Earlier, I asked the rhetorical question: how can James Bond prove ownership and control of this car if someone was to challenge that it was his?

The next question is, how can James Bond prove control of his car, with the use of DIDs, DID resolution and verification keys?

James Bond still can likely prove control and ownership of that car:

1. The unique DID related to his Aston Martin DB5 will be registered on a Verifiable Data Registry, such as a blockchain.

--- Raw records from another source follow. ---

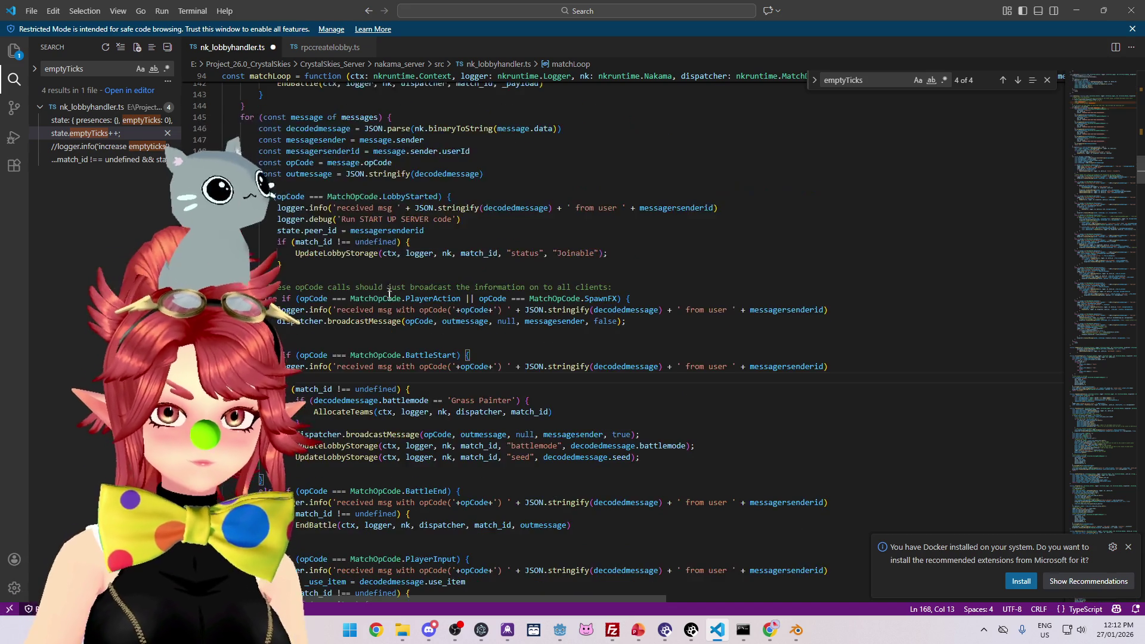
scroll(404, 297, "up", 8)
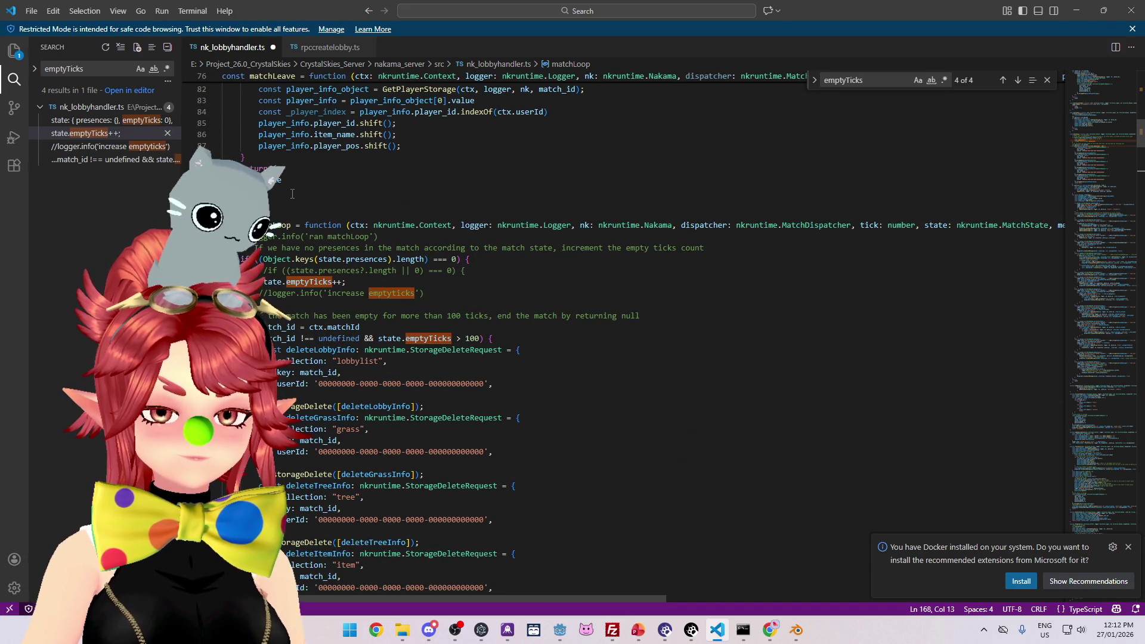
scroll(293, 194, "up", 10)
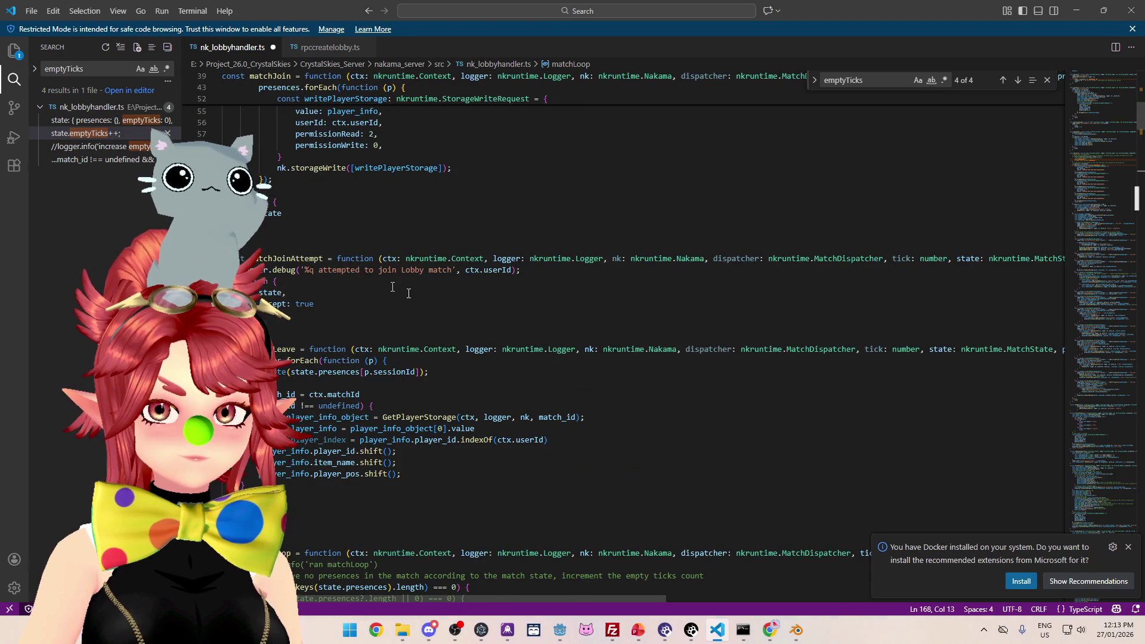
scroll(408, 293, "up", 6)
scroll(391, 217, "up", 3)
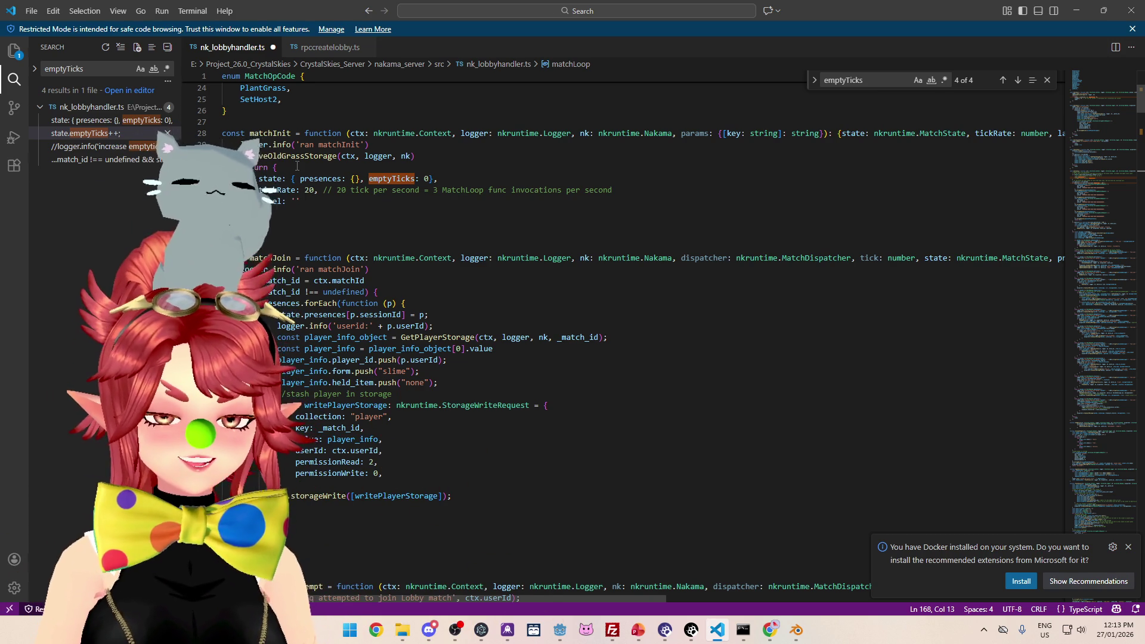
Step: Insert a new blank line just above matchLoop for a declaration
scroll(291, 169, "up", 8)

2. Through using a DID Resolver to resolve the DID, a third party would receive a DID Document, containing verification keys.

3. The third party creates a challenge request to authenticate the DID, and James is able to use his private key to prove control of the public key listed in the DID document. This proves James has legal control of the car without reliance on a centralised party.

4. James Bond still holds the physical keys to unlock and use the car. He now also holds cryptographic keys to authenticate and prove ownership.

Through this method of DID resolution and authentication, people, organisations or objects can have a level of cryptographic trust in the identifiers relating to them, without reliance on traditional centralised models.

This is, and will continue to be, a core building block for Web 3.0 going forward.